Alejandro Almanza Pereda
Upside down you’re turning me up
26 September – 22 October 2016
16th September – 22nd October, 2016
Upside down you’re turning me up focuses on the artist’s research on the historical still life genre as a means to investigate our perception of reality. With Upside down you’re turning me up Almanza Pereda displays three new bodies of work consisting of a series of five photographs, a video installation and two sculptures.
The presented video portrays a constant research of balance. Fluctuating and sinking objects are visible while moving slowly in an environment that can be recognised as water only after a long observation. Almanza Pereda recreates in his video a moving version of the still life painting by Juan Sánchez Cotán, “Quince cabbage melon and cucumber” (c. 1602). As in the painting, the constant stage of the video is the “cantarero”, traditionally a cooling-space used for preservation where food was to be kept and hung on strings. Music accompanies the dance of the food and brings the spectator into a hypnotic and meditative state. The melody is based on “Tiento 1”, a baroque theme by Spanish composer Antonio de Cabezon, a contemporary of Sánchez Cotán.

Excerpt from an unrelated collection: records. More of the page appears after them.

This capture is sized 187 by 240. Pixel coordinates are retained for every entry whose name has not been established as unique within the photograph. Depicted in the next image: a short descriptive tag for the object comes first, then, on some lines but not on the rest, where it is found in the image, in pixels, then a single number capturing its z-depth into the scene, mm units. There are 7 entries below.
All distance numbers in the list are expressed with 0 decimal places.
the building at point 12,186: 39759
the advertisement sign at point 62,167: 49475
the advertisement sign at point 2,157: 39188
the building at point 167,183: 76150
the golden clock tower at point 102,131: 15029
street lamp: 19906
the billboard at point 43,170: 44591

In the series of five photographs the choice of the objects shifts from food to embrace all kinds of regular items, small wares and trifles. The objects belong to our everyday life and are easy to recognise, but the artist creates a shortcut in our perception by immersing them underwater. With this gesture he is able to lead us into a different and unusual environment –producing surreal compositions – where the physical laws do not apply and the items are detached from the earthbound of gravity. In this way he attempts to separate the viewer from the ordinary way of seeing the objects and their usage, offering an unexpected – but yet potential – new world with other rules. The ordinary items stand therefore just as an echo of our life.
The two sculptures are composed of filled water tanks, vintage furniture and again diverse items recur in the composition. Almanza Pereda uses the furniture as platform to hold the containers – represented by the aquarium – into a different world, playing with the relationship between container and content. The mind fails to anchor what it sees to the parameters of the normality, but on a deeper level this is also the leitmotif of most of still life works: they break with narrative’s scale of human’s laws of narration and importance, allowing us to live an uncanny moment.